A informação consta de uma nota publicada hoje na página da Internet da Procuradoria-Geral Distrital do Porto (PGDP), acrescentando que os arguidos, seis mulheres e um homem, com idades entre os 25 e 65 anos, foram presentes, na quarta-feira e na quinta-feira, a primeiro interrogatório judicial no Tribunal de Instrução Criminal (TIC) de Penafiel, no distrito do Porto.
“O tribunal considerou indiciada a prática, por todos os arguidos de um crime de associação criminosa, [de] 178 crimes de maus tratos, de burla qualificada e [de] um crime de fraude fiscal qualificada, e ainda, relativamente a alguns dos arguidos, a prática do crime de homicídio qualificado”, adianta a PGDP.
O TIC de Penafiel, por considerar verificados os perigos de continuação da atividade criminosa, de grave perturbação da ordem e da tranquilidade públicas e de perturbação da instrução do processo, aplicou aos sete detidos a medida de coação mais gravosa: a prisão preventiva.
Os sete arguidos ficam também proibidos de contactar, pessoalmente ou por qualquer meio, com os ofendidos e seus familiares, e com as testemunhas do processo e seus familiares (onde se inclui contacto físico, telefónico ou por qualquer forma digital, informática ou tecnológica).
Além disso, todos os arguidos ficam também sujeitos à suspensão do exercício de atividade de cuidadores de pessoas de especial vulnerabilidade (onde se inclui idosos, crianças, doentes) seja diretamente, seja por intermédio de terceiros.
Na terça-feira, a GNR encerrou nove residências que funcionavam de forma ilegal como lares de idosos em Lousada, no distrito do Porto, e deteve os sete arguidos.
Na sequência de uma investigação por maus-tratos a idosos, os militares verificaram que as residências, que não possuíam quaisquer licenciamentos para tratar de idosos, acolhiam 11 pessoas, nove mulheres e dois homens entre os 78 e os 95 anos, indicou anteriormente a GNR, em comunicado.
Estas habitações não reuniam as condições de salubridade, higiene e o número adequado de cuidadores para garantir o bem-estar e a segurança dos utentes, apontou.
Durante a ação, os idosos foram encaminhados para locais de acolhimento identificados pela Segurança Social, acrescentou.
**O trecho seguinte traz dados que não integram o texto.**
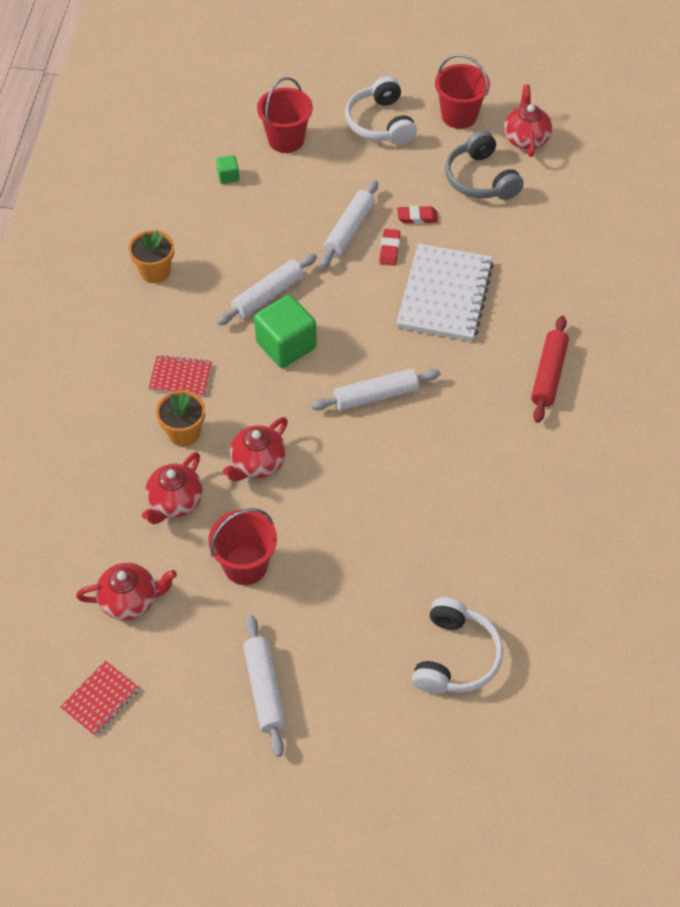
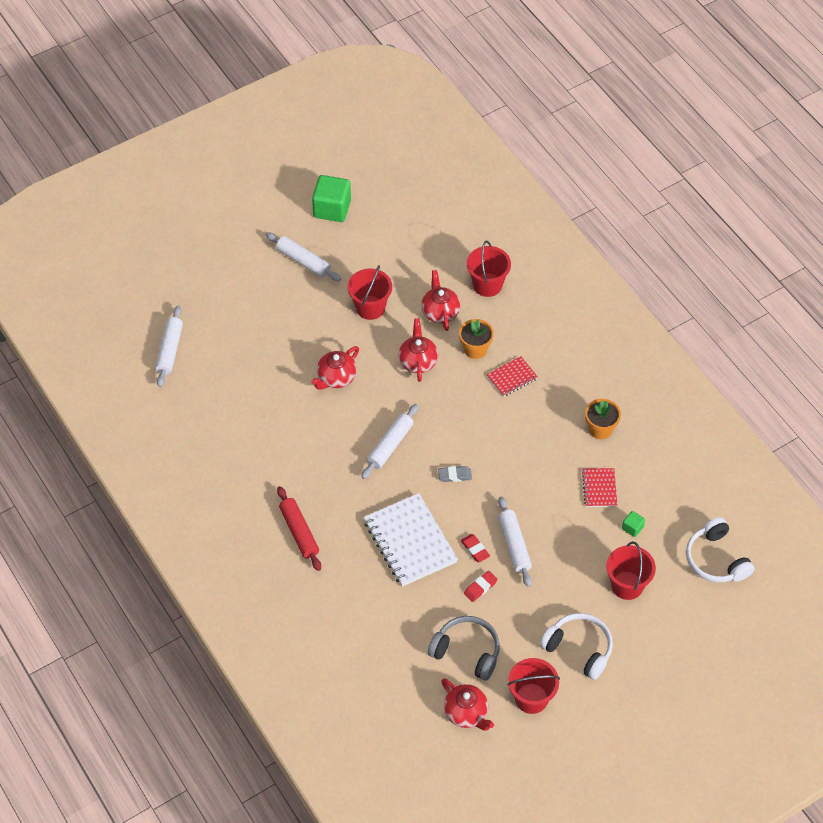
camera: 140 degrees right, 0 degrees up
(90, 496) = (487, 285): none -> red bucket
(100, 699) = (377, 206): red notebook -> red notebook (599, 488)
(130, 600) = (410, 254): red teapot -> red teapot (336, 378)
(267, 295) = (517, 462): white rolling pin -> white rolling pin (170, 350)
(286, 345) = (473, 439): green cube -> green cube (332, 209)
(340, 324) = (455, 475): none -> grey eraser
(455, 657) = (221, 338): white headphones -> white headphones (716, 559)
Em nota divulgada na quinta-feira, o Departamento Central de Investigação e Ação Penal (DCIAP) esclareceu que o inquérito aos alegados maus tratos a idosos em lares ilegais de Lousada, distrito do Porto, teve início em 2023, sublinhando que o mesmo nunca esteve parado.
O DCIAP diz que o inquérito foi instaurado em 22 de junho de 2023 no Departamento de Investigação e Ação Penal (DIAP) de Lousada, sendo depois remetido ao DCIAP (Porto), onde deu entrada a 27 de setembro desse ano.
“Enquanto esteve no DCIAP, nunca o inquérito esteve parado”, lê-se na nota, dando conta de que “foram realizadas buscas domiciliárias nas dez habitações conhecidas à data, presididas por três procuradoras” e que, “aquando das buscas, foram inquiridos, nos locais, vários utentes”.